New Iranian Leader Finds Strength In Womanhood

Scheherezade Faramarzi Associated Press

Massoumeh Ebtekar’s face lights up when she lists the reasons she was chosen to become Iran’s most powerful woman.

The first female vice president of the Islamic Republic says her strategy of outdoing rivals in male-dominated Iran has been to “stand on my womanhood,” and use the gifts God gave women.

Ebtekar, 37, is one of seven vice presidents named by President Mohammad Khatami - who, with backing from female and young voters, beat a hard-line conservative rival by nearly 3-to-1 in May’s vote.

Sitting wrapped head-to-toe in a traditional black chador, Ebtekar spoke with The Associated Press - in the fluent English she learned as a child in the United States.
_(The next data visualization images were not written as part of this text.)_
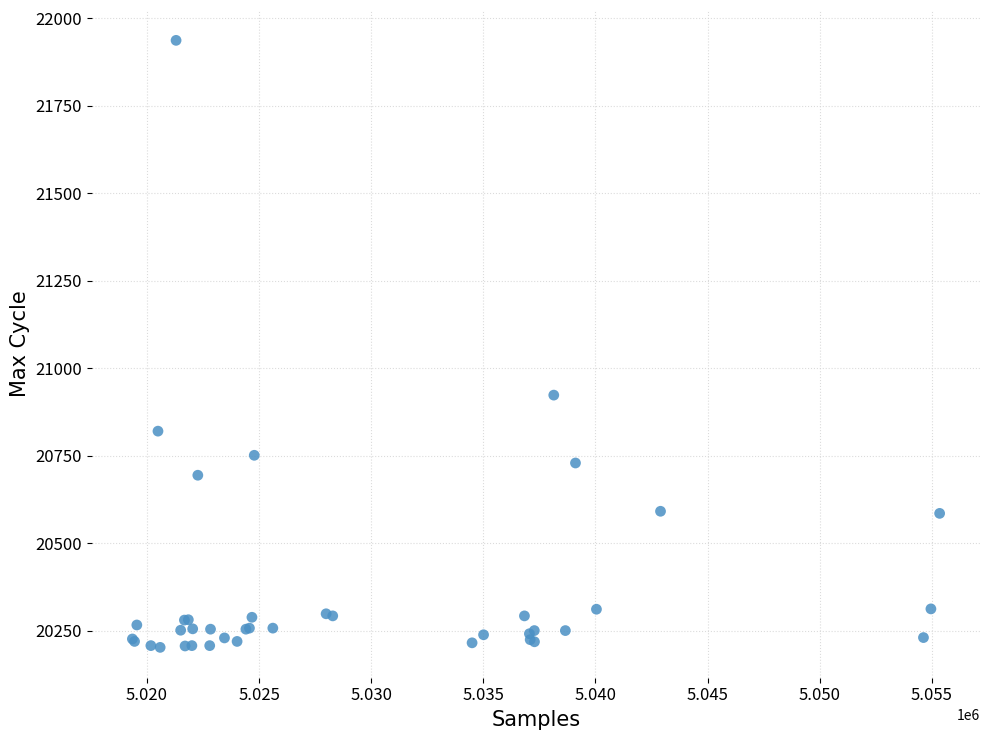

What Y value in the scatter plot is closest to 21069?

20923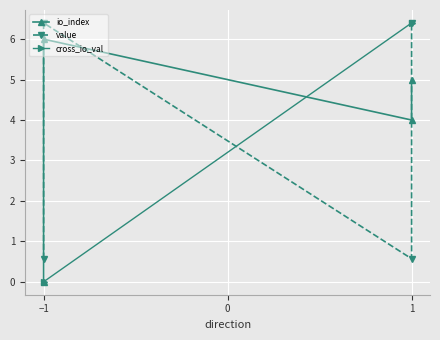

What is the lowest value of the value series?

0.6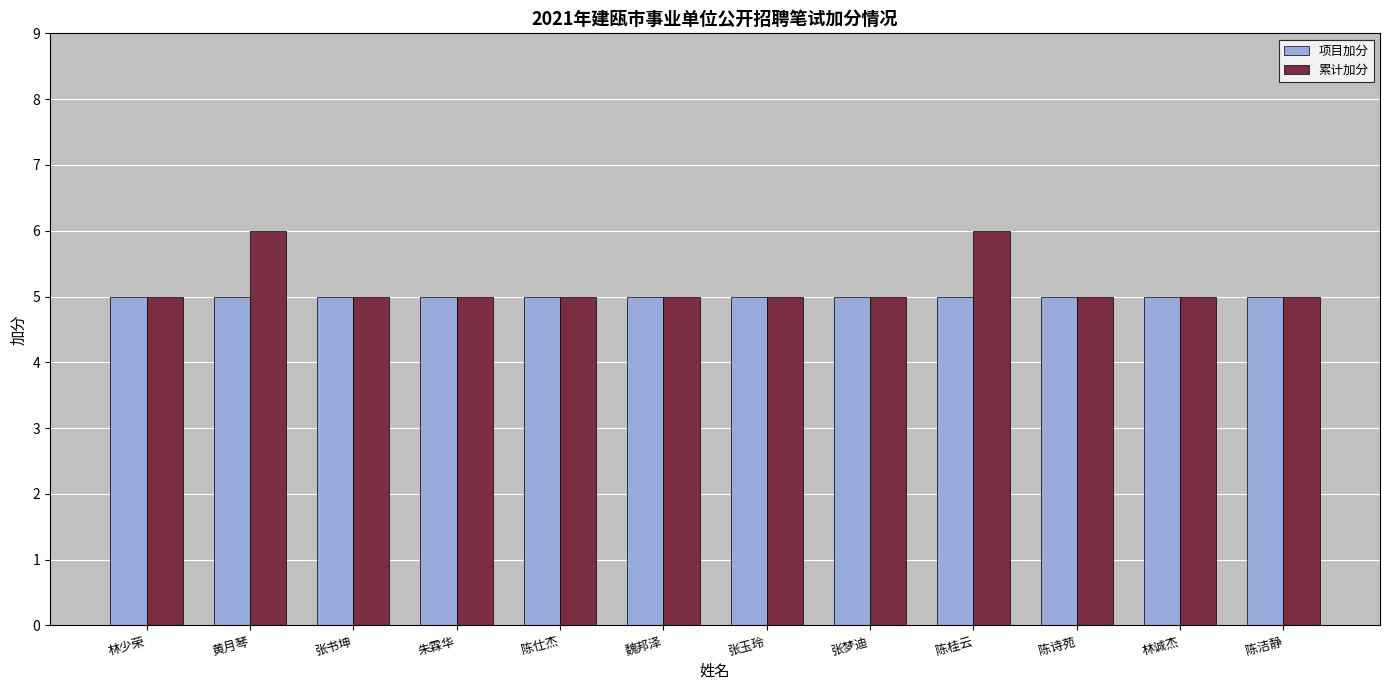

List the series in order of their peak value, lowest first.

项目加分, 累计加分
Her appointment as vice president in charge of the environment, she said, is a result of the 1979 Islamic revolution’s greater integration of women into social and political life.

She admits she will face resistance for “just being a woman,” but feels the climate now is right for Iranian women to achieve new goals.

The differences between men and women “are very delicate,” she said.

“Maybe men resort to power when they want to resolve a conflict. But women resort to logic - they try to somehow compromise,” she said. “I think that women should be proud of those blessings that they have.”

Ebtekar, a professor with a Ph.D. in immunology from an Iranian university, has an unenviable task before her as head of the environment: Iran’s capital long was considered among the world’s most polluted cities.

With a staff of 3,000 at the Environment Department, she says her priority is to encourage research and sensitize people - especially the young - to “engage them directly in the issue of preserving the environment.”

Ebtekar worries about dumping into the Caspian Sea from former Soviet republics and damage to the Gulf from oil spills in the 1991 Persian Gulf War. She said she also fears problems may arise from Western fleets - including U.S. ships - that still ply the Gulf.

Ebtekar spent six years in the United States. She was 3 years old when her parents went to Pennsylvania for university study, but she has never returned to the country Iranians commonly refer to as “The Great Satan.”

Ebtekar stressed that as a mother of two boys, she is especially qualified to be an environmentalist.

“I have a particular perspective on the future generations,” she said. “We should give them the right to look to a brighter future.

“This goes back a lot to being a mother … the creator.”